The BRC: A PNV Analysis

DE1

ROBERT (holding up a shoe): Marc, what’s this?
MARC: Is Tuesday.

A non-congruent DE. In DUMM terms, Marc does not necessarily ‘give the wrong answer’; we can equally well say that Robert asks the wrong question.

DE2

ROBERT: Marc, what are you wearing?
MARC: I am wearing to the pub.

We must not be hoodwinked by mere syntactic ‘progress’. Though much richer than DE1, this exchange is still non-congruent.

DE3

ROBERT: Morning, Marc. How are you?
MARC: [74 seconds’ silence]

Marc’s response has been interpreted elsewhere as a case of prodrop followed by a VP with no surface realisation. We analyse it as a move towards establishing an uncluttered Zone of Proximal Development (ZPD).

DE4

(Students are exchanging assembly instructions for a cardboard pyramid. Marc and his partner are speculating in Spanish on the availability of the French girl in the front row.)

ROBERT: Marc, speak English.
MARC: No quiero hablar ingles.

The first congruent DE – a great step forward. The ZPD is now established.

DE5

ROBERT: Marc, you take the part of the hotel receptionist and give Helmut the information on the blue card.
MARC: Yo no work bloody Helmut.

A rich and complex DE: a triumph for task-based interactive scaffolding.

DE6

ROBERT: Marc, you’ll drive me insane.
MARC: Bagarov.

Presumably a reference to a fellow-student. A brief return to non-congruent mode, and a timely reminder that restructuring is directionally unbiased.

Conclusion

Clearly, with congruence and scaffolding now established, further satisfactory progress could normally have been expected. Unfortunately, Robert became unwell after DE6 and was replaced by a colleague, Paul. During a game of Lingobingo™, Paul made an insensitive remark regarding a subcategorisation rule for which Marc had evidently not yet established a ZPD. Infuriated, Marc burnt down the school, and there were no further additions to the corpus.

References

Carambo, A. and T. Spelczek (2004) Figure and Ground in the Lyrics of Maria Theotocopouli and the Souvlaki Babes.

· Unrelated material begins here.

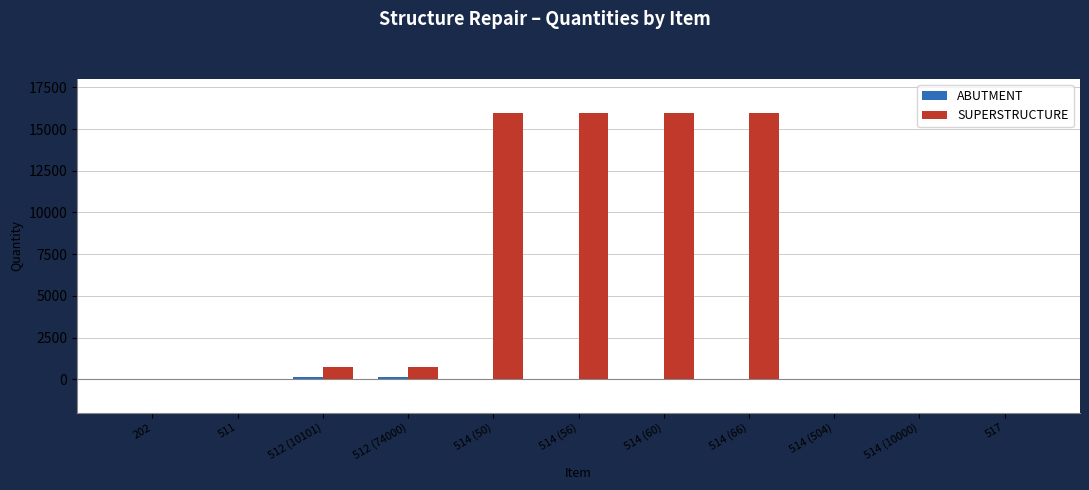

What is the sum of all SUPERSTRUCTURE values?

65421.0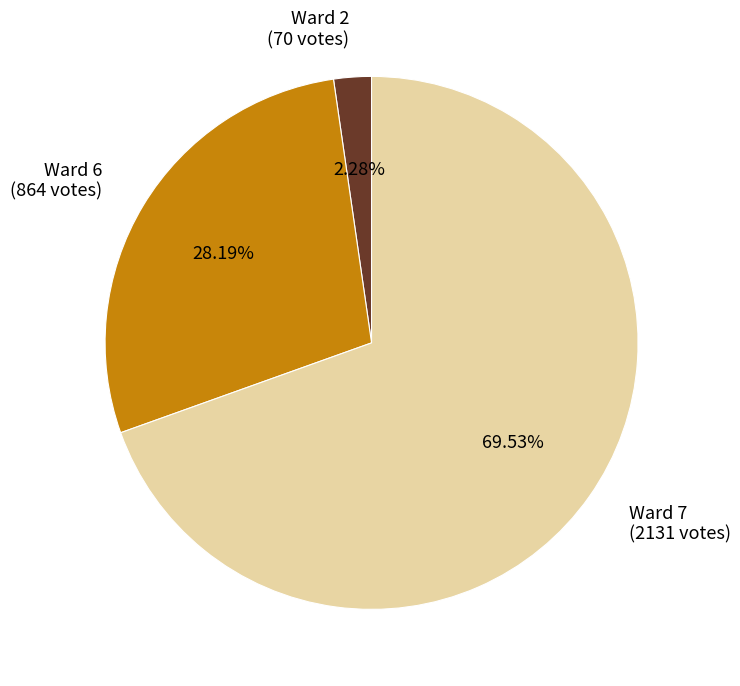

What percentage is the Ward 6 slice, to the nearest percent?

28%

Didcot Academic Press.

Dente, A. (2004) La Congruenza: Otto Condizioni di Felicità. Naples, Edizioni Alla Spina.

di Sosta, D. (2005) ‘Can Schrödinger’s Cat Purr?’. Journal of Experimental Epistemology 3/2.

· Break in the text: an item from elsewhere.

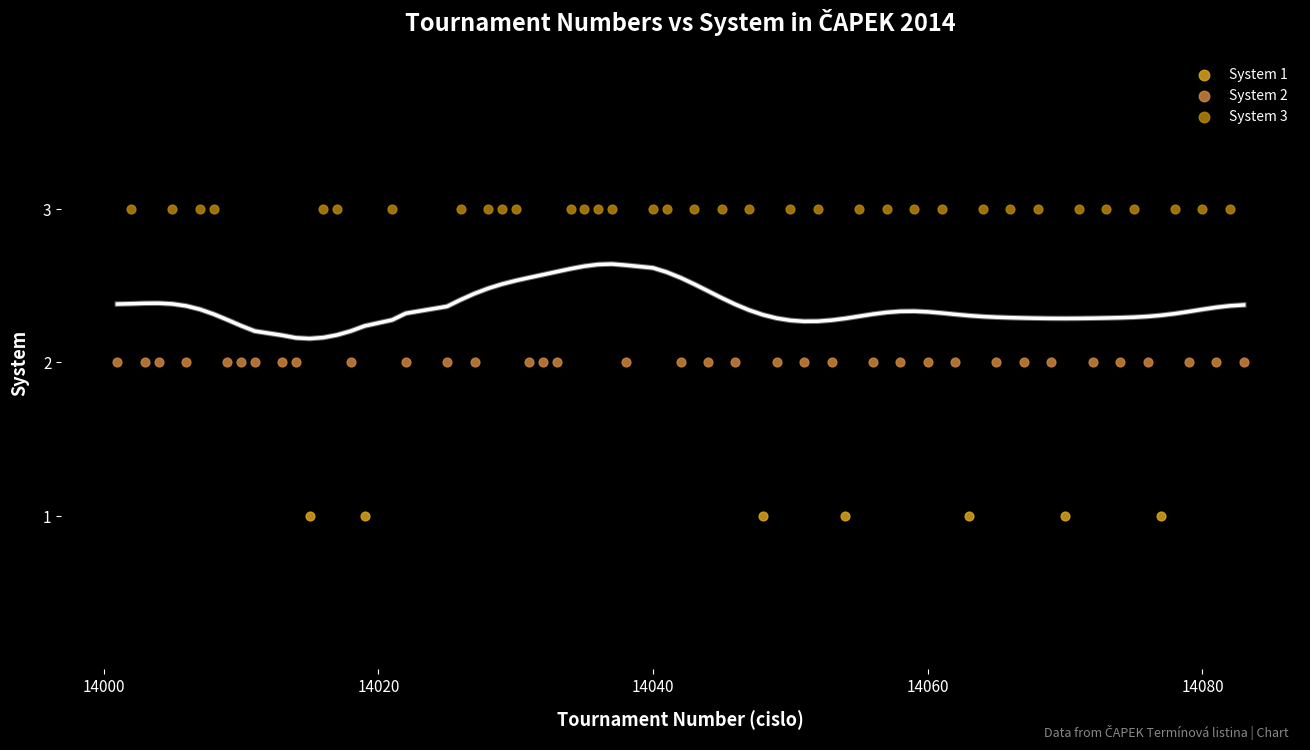

Which series reaches the maximum Y coordinate?

System 3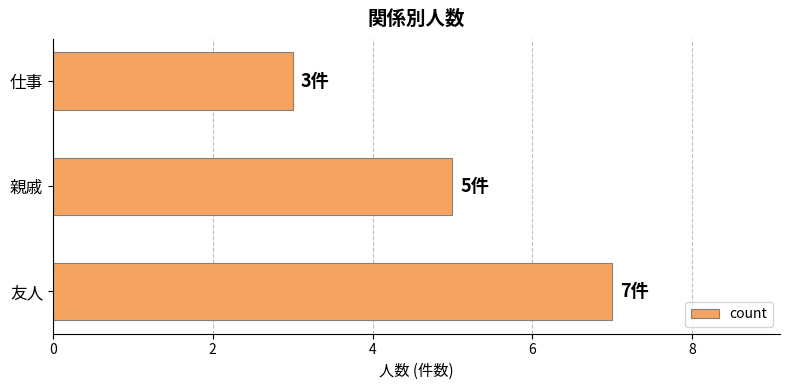

Is it true that the value at 仕事 is 5?

False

Pickelhaube, J. and D. Dessourds (2003) Das Kamel als Erlösungssymbol in Klopstocks Dichtung. Berlin: Heuschreck.

Sackbottle, C. (1998) Who’s Talking? Peebles, Scotland: Ranunculus Press.

Sassi, C. (2005) Hamlet and the Ghost: a Congruence Theory Reading. Barking: Monkey’s Paw Publishers.

Tarbaby, K. and X. Cooch (1994) Un Belge Pas Comme les Autres. Louvain: Pigepas & Quedalle.